▸ **Exercise goal**
Start at the line holding "adenocarcinoma was stained". Write out that line and each one after it to the end of the data, unchanged.

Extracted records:
<<<<
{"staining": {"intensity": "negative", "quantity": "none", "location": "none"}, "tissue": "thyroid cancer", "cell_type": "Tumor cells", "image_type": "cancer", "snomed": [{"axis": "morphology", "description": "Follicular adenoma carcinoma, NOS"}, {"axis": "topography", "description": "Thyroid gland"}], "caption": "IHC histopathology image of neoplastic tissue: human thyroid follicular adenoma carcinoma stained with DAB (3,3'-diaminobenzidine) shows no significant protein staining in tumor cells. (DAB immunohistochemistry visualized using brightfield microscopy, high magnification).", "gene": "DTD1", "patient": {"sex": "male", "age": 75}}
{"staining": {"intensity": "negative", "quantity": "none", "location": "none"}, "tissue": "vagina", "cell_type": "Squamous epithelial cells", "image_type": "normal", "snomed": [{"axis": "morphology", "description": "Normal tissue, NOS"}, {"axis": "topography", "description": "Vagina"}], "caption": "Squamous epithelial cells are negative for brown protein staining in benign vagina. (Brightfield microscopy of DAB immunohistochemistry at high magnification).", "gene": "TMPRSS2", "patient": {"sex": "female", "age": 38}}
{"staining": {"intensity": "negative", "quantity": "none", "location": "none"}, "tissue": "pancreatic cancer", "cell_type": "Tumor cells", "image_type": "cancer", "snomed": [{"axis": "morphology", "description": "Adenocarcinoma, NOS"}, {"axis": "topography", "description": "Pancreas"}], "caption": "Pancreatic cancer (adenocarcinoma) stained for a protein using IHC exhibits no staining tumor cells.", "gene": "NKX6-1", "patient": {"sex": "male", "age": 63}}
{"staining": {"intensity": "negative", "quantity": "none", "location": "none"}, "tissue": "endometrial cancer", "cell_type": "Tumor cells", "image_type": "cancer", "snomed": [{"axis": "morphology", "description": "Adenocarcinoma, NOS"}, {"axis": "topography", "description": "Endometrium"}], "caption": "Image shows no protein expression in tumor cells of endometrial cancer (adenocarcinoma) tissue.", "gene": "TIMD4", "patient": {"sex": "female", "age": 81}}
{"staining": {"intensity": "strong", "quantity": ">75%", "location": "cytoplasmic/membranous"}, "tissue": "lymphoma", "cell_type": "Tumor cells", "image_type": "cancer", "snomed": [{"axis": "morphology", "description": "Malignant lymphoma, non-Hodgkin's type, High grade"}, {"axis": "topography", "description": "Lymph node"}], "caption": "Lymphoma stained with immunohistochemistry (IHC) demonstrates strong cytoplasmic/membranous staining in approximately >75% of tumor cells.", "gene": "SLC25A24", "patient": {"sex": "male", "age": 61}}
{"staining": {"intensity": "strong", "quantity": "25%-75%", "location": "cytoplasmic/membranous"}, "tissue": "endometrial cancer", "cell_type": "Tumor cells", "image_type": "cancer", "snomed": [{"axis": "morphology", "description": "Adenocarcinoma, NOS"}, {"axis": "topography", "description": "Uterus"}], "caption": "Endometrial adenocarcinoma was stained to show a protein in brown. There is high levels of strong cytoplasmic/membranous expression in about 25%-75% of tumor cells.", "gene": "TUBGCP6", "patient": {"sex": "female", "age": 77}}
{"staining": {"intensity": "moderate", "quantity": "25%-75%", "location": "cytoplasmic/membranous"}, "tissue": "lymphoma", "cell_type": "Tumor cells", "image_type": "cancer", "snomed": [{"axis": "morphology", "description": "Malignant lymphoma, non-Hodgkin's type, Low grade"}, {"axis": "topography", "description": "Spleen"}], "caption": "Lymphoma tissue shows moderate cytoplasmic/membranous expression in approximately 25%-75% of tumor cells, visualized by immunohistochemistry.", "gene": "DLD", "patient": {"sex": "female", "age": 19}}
>>>>
▸ **Answer section**
{"staining": {"intensity": "strong", "quantity": "25%-75%", "location": "cytoplasmic/membranous"}, "tissue": "endometrial cancer", "cell_type": "Tumor cells", "image_type": "cancer", "snomed": [{"axis": "morphology", "description": "Adenocarcinoma, NOS"}, {"axis": "topography", "description": "Uterus"}], "caption": "Endometrial adenocarcinoma was stained to show a protein in brown. There is high levels of strong cytoplasmic/membranous expression in about 25%-75% of tumor cells.", "gene": "TUBGCP6", "patient": {"sex": "female", "age": 77}}
{"staining": {"intensity": "moderate", "quantity": "25%-75%", "location": "cytoplasmic/membranous"}, "tissue": "lymphoma", "cell_type": "Tumor cells", "image_type": "cancer", "snomed": [{"axis": "morphology", "description": "Malignant lymphoma, non-Hodgkin's type, Low grade"}, {"axis": "topography", "description": "Spleen"}], "caption": "Lymphoma tissue shows moderate cytoplasmic/membranous expression in approximately 25%-75% of tumor cells, visualized by immunohistochemistry.", "gene": "DLD", "patient": {"sex": "female", "age": 19}}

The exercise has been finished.